Flying is part of my DNA. Ever since I can remember, I’ve looked up at the sky and dreamt of airplanes. Flying has represented who I am. It has given me great joy and opportunities as a dog rescue pilot, Civil Air Patrol pilot, and public safety pilot helping to save lives. I am proud to hold ratings as an instrument-rated commercial pilot.
When people would ask me about myself, I typically started with, “I’m a pilot.”
It wasn’t that many years ago that AOPA came to visit me and record a video about my flying and why I love AOPA Pilot Protection Services.
You can see the video below.
I’ve always strived to make good aeronautical decisions and fly safely with airplanes and drones since so much of my flying has been low-level flight operations in recent years.
However, since I first started flying in 1988, there have been many times I’ve missed that mark and learned lessons the hard way.
I’ve always approached those learning moments as a mistake to learn from, and I did.
I’m 62 years old now. As I get older, it has been emotionally challenging to admit that my sharp flying skills are no longer improving and may be dulling.
Part of that dulling might be because I’m not flying hundreds of hours anymore each year on flights. Part of it might be, gasp, my age is playing with my pilot skills. Indeed, that can’t happen to us type A pilots.
I’ve aced all my recent flying tests. In the past few months, I completed a BFR in a new complex aircraft and finished my light sport amphibious aircraft training. So I’m still at the top of my game by all outside appearances.
Almost silently, at first, I started asking myself when I would stop flying. The question began as an infrequent whisper. But, over the last year, it was getting a bit louder. Finally, it made me take a long hard look at continuing to fly.
The question if I should continue to fly became more apparent and infected more conscious thought. I contemplated the question logically using my aeronautical decision-making and risk management training.
I was not too fond of the emotionally detached answer I came up with.
A difficult day in my life was when I had to take away my dad’s car keys because he was no longer safe to drive. My dad had agreed to take a driving test with an independent examiner, a former state police officer. My father was an instrument-rated pilot as well.
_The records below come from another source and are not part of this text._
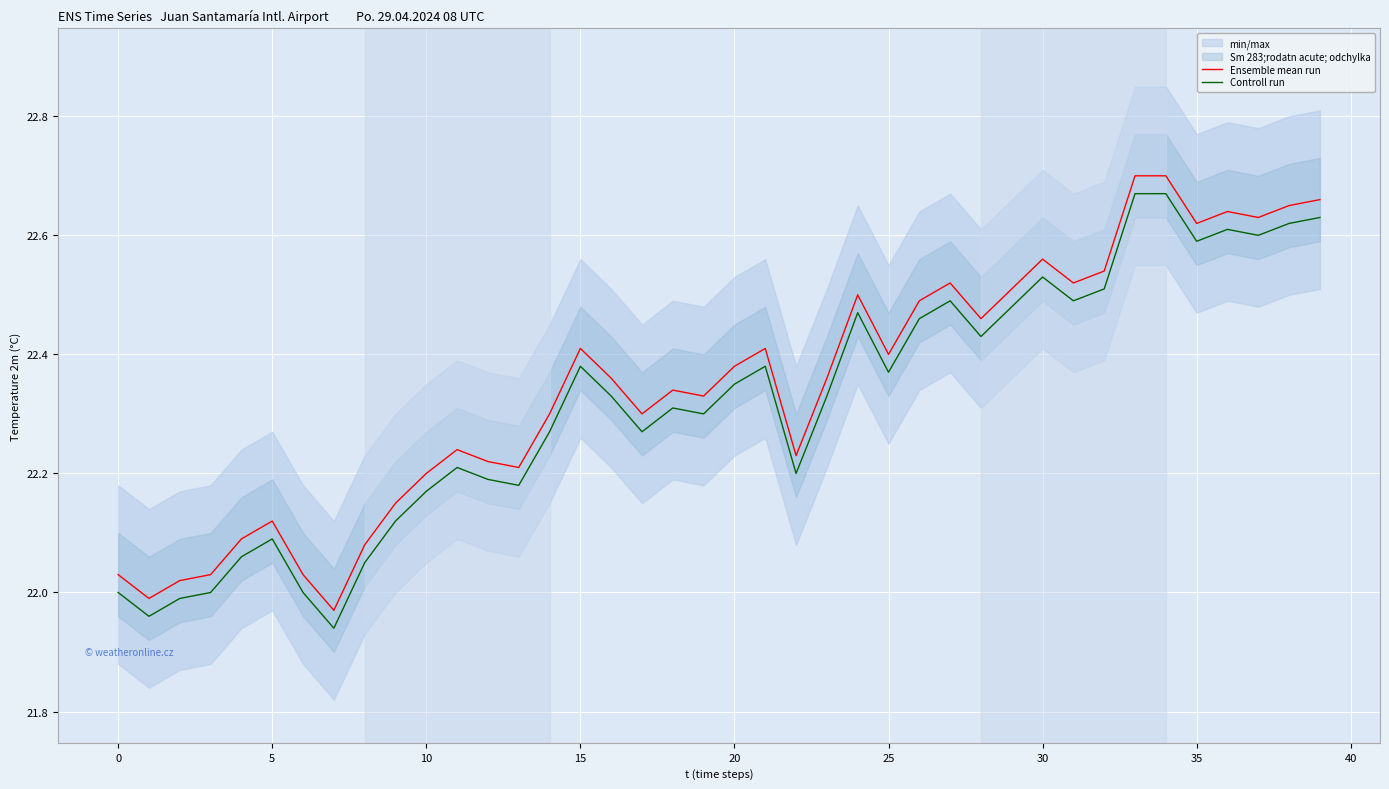

What is the maximum value for Controll run?

22.7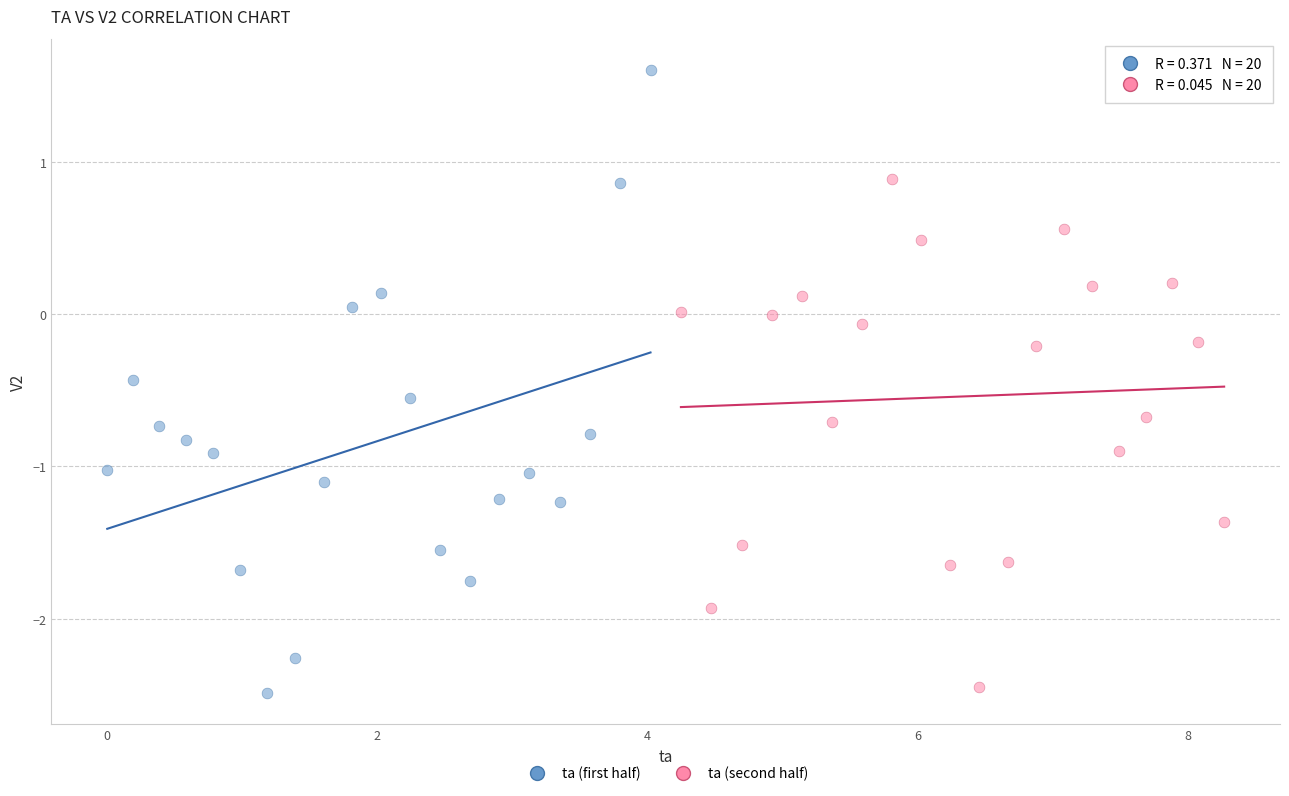

Which series reaches the maximum Y coordinate?

ta (first half)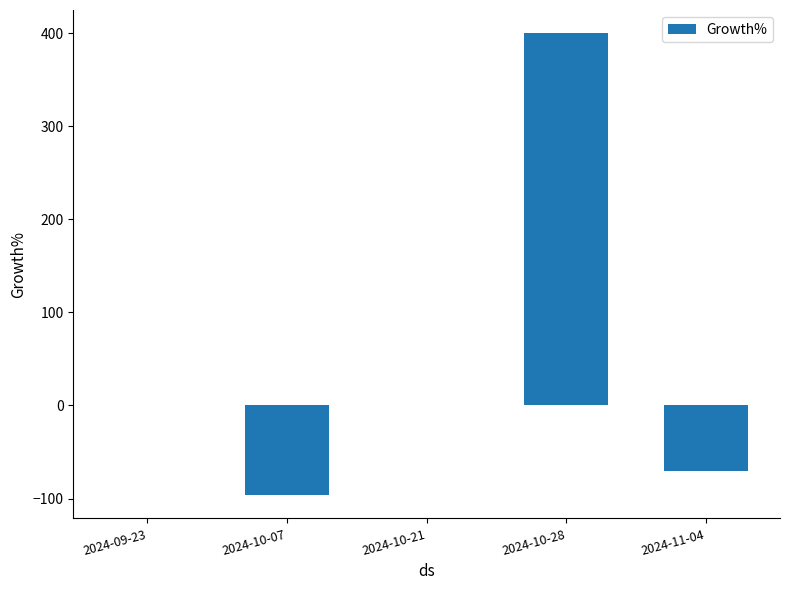

What is the change in value from 2024-10-21 to 2024-10-28?

+400.0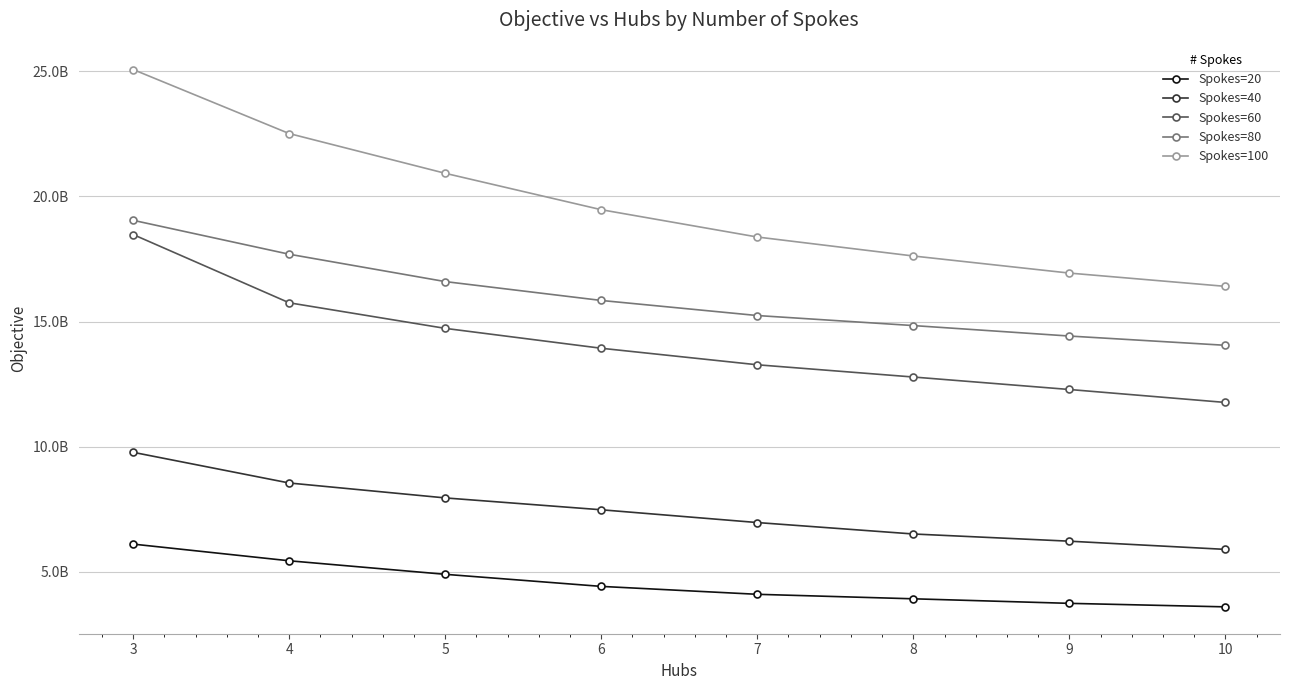

Does the chart have visible grid lines?

Yes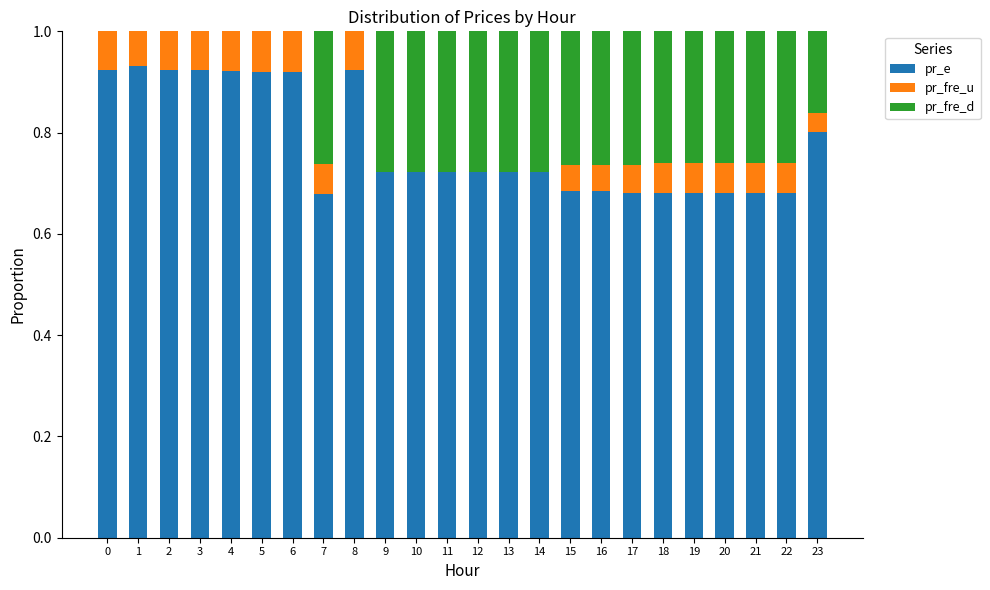

What are all the series names shown in the legend?

pr_e, pr_fre_u, pr_fre_d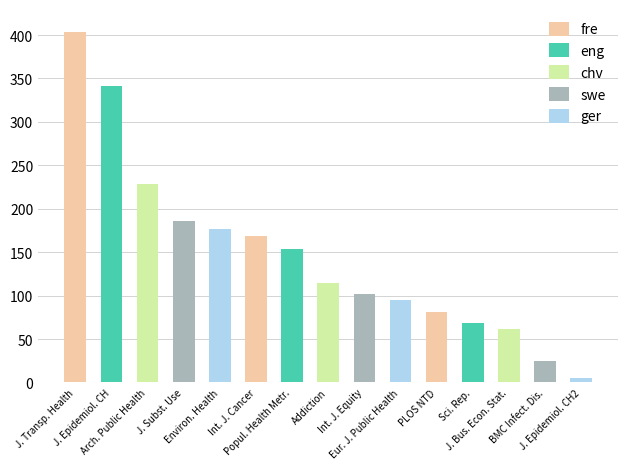

List the labels in order of value, smallest first.

J. Epidemiol. Community Health, BMC Infect. Dis., J. Bus. Econ. Stat., Sci. Rep., PLOS Neglect. Trop. Dis., Eur. J. Public Health, Int. J. Equity Health, Addiction, Popul. Health Metr., Int. J. Cancer, Environ. Health, J. Subst. Use Addict. Treat., Arch. Public Health, J. Epidemiol. Community Health, J. Transp. Health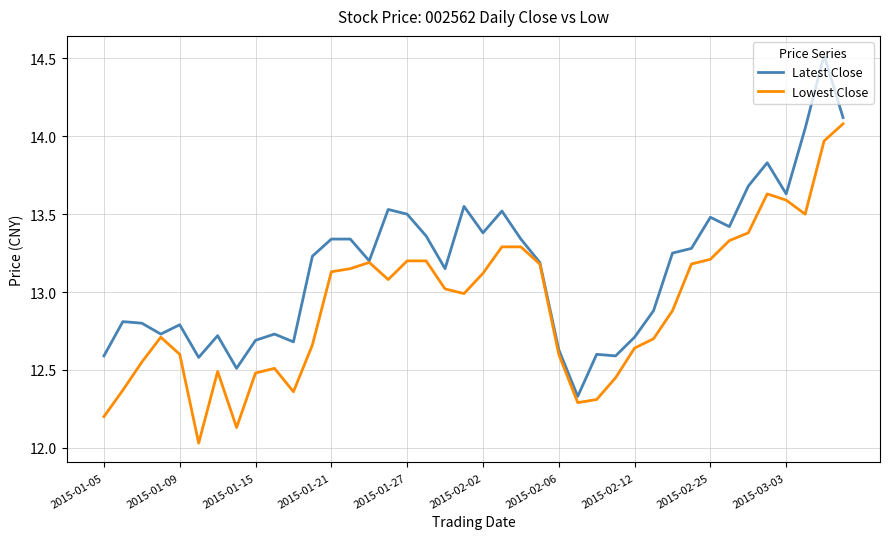

Which series has the widest spread of values?

Latest Close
The driving test ended early with the examiner getting out of the car, looking flustered, and saying to me, “Your father should not be driving.” We all knew that. Well, everyone except my pilot father.
A few days later, the written report arrived and said, “one pedestrian had to jump out of the way,” and he had “gone the wrong way on a one-way road.”
With that report in hand, my proud father cried when I took away his keys even though he had agreed to abide by the results. “If I can’t drive, then who am I,” he said. “I feel like less of a man.”
I learned that my dad could not let go of driving and held on too long. That resulted in pain and suffering for himself and those that loved him. There was nothing fun about the experience for anyone involved.
Now that the internal question about hanging up my pilot duties was getting louder, I struggled with if I’m not a proud pilot, who will I be?
Years of flying had resulted in many glorious and dangerous experiences. Here is one of those memories.
Aviation has also changed dramatically over the decades. As a result, flying has become more expensive, and the $100 hamburger feels like it has become the $500 hamburger.
My annual inspections have become gradually more expensive, and while I could probably cut some corners and find a “light” annual, that’s not the intelligent thing to do for safety. In my mind, cutting corners makes things worse, not better.
Ultimately, I decided to stop acting as a Pilot in Command (PIC) because the risk versus reward of continuing was out of balance if I was honest with myself.
I determined I would rather stop being a PIC a year early than a day late.
It makes no logical sense to become an NTSB statistic to hold up my ego. I’d rather take the emotional hit than find myself in an avoidable accident due to my changing skills.
My decision to discontinue acting as PIC is also based on the love of my family and friends. I don’t want them to be the ones that have to live through the trauma and pain of telling me I shouldn’t be flying or taking away my hangar keys at some point in the future.
As I went through this process, I often thought about Kenny Rogers’s singing those wise words, “You got to know when to hold them, know when to fold them. Know when to walk away, know when to run.”
I used to think the mandatory retirement ages for air traffic controllers and airplane pilots were unnecessary. Now I get it.
Aviation and flying are still part of my core DNA.
My next aviation adventure will be to create a fantastic flight simulator setup where I can continue shooting approaches to minimums, test my abilities and challenge myself differently.
You can’t understand what it’s like to get older until you do.
A new day has dawned on my life in aviation.